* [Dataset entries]
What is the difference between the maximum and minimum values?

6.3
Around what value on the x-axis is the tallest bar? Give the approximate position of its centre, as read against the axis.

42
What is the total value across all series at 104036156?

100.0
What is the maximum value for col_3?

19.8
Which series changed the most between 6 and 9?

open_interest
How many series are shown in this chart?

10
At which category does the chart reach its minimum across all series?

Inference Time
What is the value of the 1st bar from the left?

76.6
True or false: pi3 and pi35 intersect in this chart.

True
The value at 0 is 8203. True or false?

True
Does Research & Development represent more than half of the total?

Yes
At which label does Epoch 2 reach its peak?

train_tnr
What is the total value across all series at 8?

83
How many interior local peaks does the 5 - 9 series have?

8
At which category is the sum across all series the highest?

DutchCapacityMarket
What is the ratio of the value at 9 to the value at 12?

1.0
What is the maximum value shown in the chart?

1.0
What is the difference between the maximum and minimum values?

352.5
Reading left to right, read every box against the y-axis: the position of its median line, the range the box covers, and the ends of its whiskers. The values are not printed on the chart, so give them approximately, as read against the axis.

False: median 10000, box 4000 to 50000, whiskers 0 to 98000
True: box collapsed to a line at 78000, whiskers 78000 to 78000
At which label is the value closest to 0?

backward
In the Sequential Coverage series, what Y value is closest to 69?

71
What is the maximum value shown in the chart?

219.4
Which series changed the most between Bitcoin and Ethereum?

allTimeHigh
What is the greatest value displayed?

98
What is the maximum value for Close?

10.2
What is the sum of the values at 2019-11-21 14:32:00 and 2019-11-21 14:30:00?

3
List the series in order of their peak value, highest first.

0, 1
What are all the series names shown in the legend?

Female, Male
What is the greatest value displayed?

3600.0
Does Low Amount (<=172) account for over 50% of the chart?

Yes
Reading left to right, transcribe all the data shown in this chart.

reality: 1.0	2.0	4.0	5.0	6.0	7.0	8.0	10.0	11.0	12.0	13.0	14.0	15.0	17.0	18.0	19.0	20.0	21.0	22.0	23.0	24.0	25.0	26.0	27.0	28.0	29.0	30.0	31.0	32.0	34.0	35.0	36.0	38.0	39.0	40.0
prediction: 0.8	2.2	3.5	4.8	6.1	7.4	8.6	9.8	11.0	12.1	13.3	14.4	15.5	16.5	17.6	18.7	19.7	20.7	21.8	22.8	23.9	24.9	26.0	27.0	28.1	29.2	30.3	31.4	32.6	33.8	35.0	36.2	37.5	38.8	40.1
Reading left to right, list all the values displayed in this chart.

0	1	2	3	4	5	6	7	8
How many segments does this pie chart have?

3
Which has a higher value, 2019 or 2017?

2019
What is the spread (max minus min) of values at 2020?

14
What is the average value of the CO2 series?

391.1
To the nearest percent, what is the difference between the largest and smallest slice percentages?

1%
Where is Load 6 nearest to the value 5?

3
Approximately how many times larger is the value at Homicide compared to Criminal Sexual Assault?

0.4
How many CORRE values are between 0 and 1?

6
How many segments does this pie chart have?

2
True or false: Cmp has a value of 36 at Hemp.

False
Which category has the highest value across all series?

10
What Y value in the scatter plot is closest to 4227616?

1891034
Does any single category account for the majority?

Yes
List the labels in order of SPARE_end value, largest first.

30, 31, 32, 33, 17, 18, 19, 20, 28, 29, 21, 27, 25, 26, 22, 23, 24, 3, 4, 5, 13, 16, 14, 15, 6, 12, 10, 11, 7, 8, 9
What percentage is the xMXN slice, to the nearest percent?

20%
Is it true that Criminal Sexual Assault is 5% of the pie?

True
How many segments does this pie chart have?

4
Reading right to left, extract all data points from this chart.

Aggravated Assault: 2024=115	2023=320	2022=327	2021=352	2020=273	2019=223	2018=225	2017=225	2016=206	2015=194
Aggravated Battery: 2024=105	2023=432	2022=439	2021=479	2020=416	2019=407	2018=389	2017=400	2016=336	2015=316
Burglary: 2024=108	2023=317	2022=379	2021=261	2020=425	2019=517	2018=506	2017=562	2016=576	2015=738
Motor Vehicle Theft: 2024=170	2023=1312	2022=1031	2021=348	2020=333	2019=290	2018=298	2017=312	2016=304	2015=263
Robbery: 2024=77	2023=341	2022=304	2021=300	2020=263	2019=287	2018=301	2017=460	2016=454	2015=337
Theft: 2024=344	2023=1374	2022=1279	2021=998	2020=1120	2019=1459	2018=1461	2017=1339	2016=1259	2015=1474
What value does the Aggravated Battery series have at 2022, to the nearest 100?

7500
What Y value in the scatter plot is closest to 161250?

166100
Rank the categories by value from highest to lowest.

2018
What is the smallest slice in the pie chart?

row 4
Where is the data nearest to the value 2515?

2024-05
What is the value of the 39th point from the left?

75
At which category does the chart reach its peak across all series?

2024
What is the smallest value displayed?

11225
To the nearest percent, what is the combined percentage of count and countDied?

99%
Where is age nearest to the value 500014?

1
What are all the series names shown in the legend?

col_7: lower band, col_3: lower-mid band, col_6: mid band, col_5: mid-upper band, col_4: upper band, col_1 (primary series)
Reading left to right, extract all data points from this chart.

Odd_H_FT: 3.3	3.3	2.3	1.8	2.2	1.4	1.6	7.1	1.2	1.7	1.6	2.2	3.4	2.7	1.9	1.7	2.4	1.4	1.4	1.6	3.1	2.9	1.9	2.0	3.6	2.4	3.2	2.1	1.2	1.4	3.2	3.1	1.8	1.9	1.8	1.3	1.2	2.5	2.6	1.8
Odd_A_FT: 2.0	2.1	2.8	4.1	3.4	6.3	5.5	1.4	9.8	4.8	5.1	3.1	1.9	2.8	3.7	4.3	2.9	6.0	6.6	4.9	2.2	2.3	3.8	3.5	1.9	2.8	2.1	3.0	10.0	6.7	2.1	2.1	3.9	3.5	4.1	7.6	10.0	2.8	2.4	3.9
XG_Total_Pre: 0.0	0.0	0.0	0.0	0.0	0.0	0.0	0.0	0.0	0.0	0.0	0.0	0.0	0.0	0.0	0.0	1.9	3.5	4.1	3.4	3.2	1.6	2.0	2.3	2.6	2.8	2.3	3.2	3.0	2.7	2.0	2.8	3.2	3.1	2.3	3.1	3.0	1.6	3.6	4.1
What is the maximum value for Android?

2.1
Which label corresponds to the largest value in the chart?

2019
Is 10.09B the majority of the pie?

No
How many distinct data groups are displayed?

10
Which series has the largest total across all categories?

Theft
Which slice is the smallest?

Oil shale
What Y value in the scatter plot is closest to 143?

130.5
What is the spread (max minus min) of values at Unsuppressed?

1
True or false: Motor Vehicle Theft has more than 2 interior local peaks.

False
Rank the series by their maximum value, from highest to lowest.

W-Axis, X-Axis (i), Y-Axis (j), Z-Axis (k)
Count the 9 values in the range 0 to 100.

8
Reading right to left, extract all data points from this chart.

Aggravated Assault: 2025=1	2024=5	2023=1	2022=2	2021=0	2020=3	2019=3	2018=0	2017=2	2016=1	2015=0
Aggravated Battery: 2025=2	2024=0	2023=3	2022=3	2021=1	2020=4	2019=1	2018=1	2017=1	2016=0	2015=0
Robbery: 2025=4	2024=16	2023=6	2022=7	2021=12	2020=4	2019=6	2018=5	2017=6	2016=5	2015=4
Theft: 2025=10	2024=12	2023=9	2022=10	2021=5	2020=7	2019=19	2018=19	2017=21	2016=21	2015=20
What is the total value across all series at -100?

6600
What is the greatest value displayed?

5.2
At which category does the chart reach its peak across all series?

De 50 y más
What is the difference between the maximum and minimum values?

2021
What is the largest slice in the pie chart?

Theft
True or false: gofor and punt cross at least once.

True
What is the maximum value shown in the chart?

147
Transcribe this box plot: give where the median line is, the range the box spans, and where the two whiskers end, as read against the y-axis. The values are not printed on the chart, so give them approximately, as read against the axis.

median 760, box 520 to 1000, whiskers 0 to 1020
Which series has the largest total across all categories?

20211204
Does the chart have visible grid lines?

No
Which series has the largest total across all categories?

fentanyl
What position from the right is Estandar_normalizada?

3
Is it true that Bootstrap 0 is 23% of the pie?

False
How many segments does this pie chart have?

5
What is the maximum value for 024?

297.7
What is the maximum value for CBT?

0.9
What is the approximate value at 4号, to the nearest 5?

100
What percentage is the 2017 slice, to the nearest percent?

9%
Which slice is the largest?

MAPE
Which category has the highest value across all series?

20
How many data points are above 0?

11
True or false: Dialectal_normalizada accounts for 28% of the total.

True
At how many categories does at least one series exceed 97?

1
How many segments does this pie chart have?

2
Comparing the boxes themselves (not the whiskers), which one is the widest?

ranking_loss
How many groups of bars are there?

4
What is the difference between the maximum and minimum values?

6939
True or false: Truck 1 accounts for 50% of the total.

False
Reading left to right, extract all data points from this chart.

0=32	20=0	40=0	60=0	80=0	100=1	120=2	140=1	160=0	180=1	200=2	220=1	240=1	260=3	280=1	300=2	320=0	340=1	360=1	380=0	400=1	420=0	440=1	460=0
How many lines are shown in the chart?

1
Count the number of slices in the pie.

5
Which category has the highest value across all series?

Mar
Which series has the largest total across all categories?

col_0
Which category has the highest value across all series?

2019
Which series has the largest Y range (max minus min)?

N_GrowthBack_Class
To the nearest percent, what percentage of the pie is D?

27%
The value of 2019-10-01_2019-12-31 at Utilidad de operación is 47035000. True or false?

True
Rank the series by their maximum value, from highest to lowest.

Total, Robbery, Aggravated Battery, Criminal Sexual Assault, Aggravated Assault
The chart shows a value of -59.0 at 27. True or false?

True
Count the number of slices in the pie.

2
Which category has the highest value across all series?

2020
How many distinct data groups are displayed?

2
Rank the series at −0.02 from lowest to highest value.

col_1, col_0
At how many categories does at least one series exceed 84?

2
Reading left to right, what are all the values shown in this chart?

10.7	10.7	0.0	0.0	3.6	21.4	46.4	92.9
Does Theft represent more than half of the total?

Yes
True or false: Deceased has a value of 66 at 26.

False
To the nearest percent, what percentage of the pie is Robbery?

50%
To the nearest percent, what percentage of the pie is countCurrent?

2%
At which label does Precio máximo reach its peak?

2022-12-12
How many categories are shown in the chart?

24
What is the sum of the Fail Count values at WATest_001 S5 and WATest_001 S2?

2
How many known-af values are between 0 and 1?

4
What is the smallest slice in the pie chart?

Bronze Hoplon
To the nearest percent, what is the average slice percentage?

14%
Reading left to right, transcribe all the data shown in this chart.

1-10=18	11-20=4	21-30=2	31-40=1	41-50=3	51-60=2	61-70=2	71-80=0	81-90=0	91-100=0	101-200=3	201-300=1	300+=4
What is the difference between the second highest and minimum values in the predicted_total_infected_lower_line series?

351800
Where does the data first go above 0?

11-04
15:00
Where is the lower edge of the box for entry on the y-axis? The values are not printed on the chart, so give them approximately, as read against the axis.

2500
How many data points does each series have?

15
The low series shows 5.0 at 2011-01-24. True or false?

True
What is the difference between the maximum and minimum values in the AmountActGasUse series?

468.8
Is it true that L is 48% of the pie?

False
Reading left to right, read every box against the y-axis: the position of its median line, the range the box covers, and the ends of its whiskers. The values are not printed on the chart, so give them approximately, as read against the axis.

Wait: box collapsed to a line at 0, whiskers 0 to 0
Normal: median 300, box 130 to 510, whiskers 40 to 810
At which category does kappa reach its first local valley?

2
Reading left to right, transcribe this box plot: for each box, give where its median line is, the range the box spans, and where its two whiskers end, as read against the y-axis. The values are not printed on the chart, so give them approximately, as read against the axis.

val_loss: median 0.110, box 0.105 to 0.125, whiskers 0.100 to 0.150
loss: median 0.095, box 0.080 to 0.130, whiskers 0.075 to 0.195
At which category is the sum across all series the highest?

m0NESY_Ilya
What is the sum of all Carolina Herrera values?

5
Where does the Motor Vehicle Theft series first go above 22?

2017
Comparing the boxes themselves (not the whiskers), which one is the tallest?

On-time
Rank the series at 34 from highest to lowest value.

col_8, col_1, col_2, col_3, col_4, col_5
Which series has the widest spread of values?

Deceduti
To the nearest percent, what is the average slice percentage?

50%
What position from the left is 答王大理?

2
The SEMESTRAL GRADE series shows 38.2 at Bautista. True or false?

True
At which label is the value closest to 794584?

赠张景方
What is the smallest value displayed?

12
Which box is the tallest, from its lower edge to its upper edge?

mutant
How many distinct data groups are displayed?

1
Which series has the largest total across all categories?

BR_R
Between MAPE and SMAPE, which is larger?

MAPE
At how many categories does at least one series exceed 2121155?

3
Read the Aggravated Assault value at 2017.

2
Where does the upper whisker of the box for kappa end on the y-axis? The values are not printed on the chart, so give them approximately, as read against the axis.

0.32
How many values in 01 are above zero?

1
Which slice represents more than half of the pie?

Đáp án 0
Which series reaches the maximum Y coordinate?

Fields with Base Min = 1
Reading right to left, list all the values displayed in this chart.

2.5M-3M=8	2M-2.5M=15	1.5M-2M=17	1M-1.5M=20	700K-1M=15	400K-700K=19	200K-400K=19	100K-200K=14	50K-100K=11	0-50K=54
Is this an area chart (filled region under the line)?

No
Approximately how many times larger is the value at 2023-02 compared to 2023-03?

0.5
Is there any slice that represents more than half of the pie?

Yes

* [REQUIREMENT] Give the rows from the start through the line containing "The value at 0 is 8203. True or false?", inclusive, as a JSON list of strings with one string per line and blank lines omitted.

* [ANSWER TO THIS TASK]
[
  "What is the difference between the maximum and minimum values?",
  "6.3",
  "Around what value on the x-axis is the tallest bar? Give the approximate position of its centre, as read against the axis.",
  "42",
  "What is the total value across all series at 104036156?",
  "100.0",
  "What is the maximum value for col_3?",
  "19.8",
  "Which series changed the most between 6 and 9?",
  "open_interest",
  "How many series are shown in this chart?",
  "10",
  "At which category does the chart reach its minimum across all series?",
  "Inference Time",
  "What is the value of the 1st bar from the left?",
  "76.6",
  "True or false: pi3 and pi35 intersect in this chart.",
  "True",
  "The value at 0 is 8203. True or false?"
]